Regulation: character study of how a police state controls citizens through small decisions and actions

Ryan Patch, “Regulation” (2019)

Set in the not-too distant future, in perhaps a post-industrial / hyper-cybernetic age, this short film character study is an intimate and perhaps horrifying snapshot of a controlling police state as manifested in the mundane actions of a low-level functionary. A social worker, Mia (Sunita Mani) drives out into the country with the task of ensuring that all children in the district have received their scheduled medication, dispensed through a skin patch, that controls their emotions and moods. She stops at a farm where she knows (through information on her iPad) that a child, Kayleigh (Audrey Bennett), lives there; moreover, the girl is behind in her medical schedule and does not have this patch.
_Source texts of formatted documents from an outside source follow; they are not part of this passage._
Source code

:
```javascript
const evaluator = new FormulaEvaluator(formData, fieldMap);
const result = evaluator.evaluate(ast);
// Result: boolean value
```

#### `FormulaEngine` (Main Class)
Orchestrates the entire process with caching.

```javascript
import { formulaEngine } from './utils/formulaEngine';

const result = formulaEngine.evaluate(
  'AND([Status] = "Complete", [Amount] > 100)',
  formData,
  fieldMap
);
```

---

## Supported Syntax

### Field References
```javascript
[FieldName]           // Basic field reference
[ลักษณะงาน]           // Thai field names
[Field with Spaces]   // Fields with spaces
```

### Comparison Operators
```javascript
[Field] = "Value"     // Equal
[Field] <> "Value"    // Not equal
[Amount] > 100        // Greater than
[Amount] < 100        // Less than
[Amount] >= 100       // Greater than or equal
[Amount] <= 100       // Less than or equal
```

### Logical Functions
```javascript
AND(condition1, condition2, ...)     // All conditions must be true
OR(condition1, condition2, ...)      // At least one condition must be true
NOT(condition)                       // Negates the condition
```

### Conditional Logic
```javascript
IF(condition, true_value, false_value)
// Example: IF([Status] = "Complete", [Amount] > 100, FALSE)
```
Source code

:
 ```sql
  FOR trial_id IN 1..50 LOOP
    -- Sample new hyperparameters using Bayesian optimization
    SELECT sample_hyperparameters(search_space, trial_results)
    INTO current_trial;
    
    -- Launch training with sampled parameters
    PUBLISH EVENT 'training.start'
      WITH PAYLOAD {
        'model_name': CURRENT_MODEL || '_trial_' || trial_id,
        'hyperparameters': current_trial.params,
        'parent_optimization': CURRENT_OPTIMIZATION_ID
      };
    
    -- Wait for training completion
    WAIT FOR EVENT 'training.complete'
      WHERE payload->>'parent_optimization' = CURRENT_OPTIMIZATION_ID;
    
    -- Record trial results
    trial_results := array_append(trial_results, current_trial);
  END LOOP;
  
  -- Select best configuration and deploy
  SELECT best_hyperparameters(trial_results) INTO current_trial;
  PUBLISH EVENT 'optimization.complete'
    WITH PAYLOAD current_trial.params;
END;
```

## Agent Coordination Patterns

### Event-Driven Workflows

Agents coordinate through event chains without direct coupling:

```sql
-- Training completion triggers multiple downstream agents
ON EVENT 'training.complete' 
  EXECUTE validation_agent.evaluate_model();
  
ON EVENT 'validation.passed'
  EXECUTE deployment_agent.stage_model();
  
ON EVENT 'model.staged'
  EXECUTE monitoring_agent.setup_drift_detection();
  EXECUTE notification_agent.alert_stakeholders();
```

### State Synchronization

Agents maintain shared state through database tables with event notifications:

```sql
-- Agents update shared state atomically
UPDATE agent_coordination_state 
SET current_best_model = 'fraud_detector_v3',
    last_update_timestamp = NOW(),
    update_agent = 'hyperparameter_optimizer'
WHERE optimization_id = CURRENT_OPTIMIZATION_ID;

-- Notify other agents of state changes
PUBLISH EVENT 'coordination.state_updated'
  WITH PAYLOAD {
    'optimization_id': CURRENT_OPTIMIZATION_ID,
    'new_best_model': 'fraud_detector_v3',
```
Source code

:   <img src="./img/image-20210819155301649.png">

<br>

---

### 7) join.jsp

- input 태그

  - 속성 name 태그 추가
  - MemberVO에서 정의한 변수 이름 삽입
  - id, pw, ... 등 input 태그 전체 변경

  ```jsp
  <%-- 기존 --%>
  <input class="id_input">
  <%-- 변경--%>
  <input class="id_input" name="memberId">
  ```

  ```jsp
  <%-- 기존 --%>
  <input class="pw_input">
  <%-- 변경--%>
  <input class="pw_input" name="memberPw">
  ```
The girl’s mother (Tessa Drake) tells Mia that Kayleigh refuses to wear the patch and she herself is in no mind to force the child into wearing what they both refer to as “the happy patch”.

Mia seeks out Kayleigh who turns out to be highly precocious and imaginative, drawing the social worker into her game featuring an invisible leopard and fighting a fleet of space pirates. Mia attempts to convince Kayleigh into agreeing to accept the happy patch but the child is not persuaded even when Mia tells her about her own younger brother who committed suicide from depression. Finally fobbed off by the girl, Mia has to decide what to do next.

Good cinematography featuring close-ups of plants and caterpillars, and of the social worker and the girl’s faces as they play the game and then talk afterwards, establishes an intimacy between the two and emphasises the dilemma Mia faces in whether she should leave the girl and allow her through her play activities to regulate her own emotions (and risk punishment) or report the girl and her mother. What Mia decides next will either push back the encroachment of the State on people’s personal lives or allow it, through one child at a time, to dominate people’s physical and mental states completely – at the cost of their individuality. The acting and the rapport between the actors playing Mia and Kayleigh are well done, and one can see the strain of the decision Mia has to make at the end of the film.

Many viewers may see in this film an argument against compulsory vaccination and other forms of State compulsion upon families. “Regulation” is also very much a film about how even individual bottom-dwelling inhabitants of a large and oppressive system can either advance it or resist it (perhaps at the cost of their own lives) through seemingly insignificant decisions and actions they may take.